◆ Stored data entries:
________

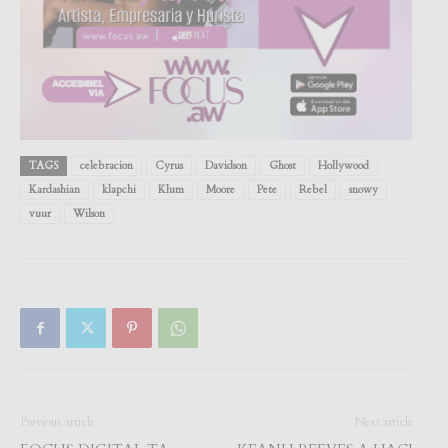
TAGS
celebracion
Cyrus
Davidson
Ghost
Hollywood
Kardashian
klapchi
Klum
Moore
Pete
Rebel
snowy
vuur
Wilson
Previous article
Next article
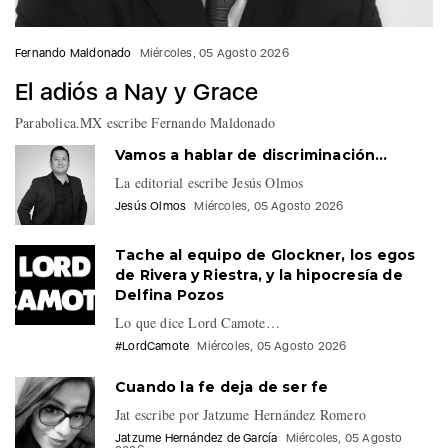
Fernando Maldonado
Miércoles, 05 Agosto 2026
El adiós a Nay y Grace
Parabolica.MX escribe Fernando Maldonado
Vamos a hablar de discriminación…
La editorial escribe Jesús Olmos
Jesús Olmos
Miércoles, 05 Agosto 2026
Tache al equipo de Glockner, los egos
de Rivera y Riestra, y la hipocresía de
Delfina Pozos
Lo que dice Lord Camote…
#LordCamote
Miércoles, 05 Agosto 2026
Cuando la fe deja de ser fe
Jat escribe por Jatzume Hernández Romero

________

Print the entries above exactly, leaving pictures out.

◆ Result below:
TAGS
celebracion
Cyrus
Davidson
Ghost
Hollywood
Kardashian
klapchi
Klum
Moore
Pete
Rebel
snowy
vuur
Wilson
Previous article
Next article
Fernando Maldonado
Miércoles, 05 Agosto 2026
El adiós a Nay y Grace
Parabolica.MX escribe Fernando Maldonado
Vamos a hablar de discriminación…
La editorial escribe Jesús Olmos
Jesús Olmos
Miércoles, 05 Agosto 2026
Tache al equipo de Glockner, los egos
de Rivera y Riestra, y la hipocresía de
Delfina Pozos
Lo que dice Lord Camote…
#LordCamote
Miércoles, 05 Agosto 2026
Cuando la fe deja de ser fe
Jat escribe por Jatzume Hernández Romero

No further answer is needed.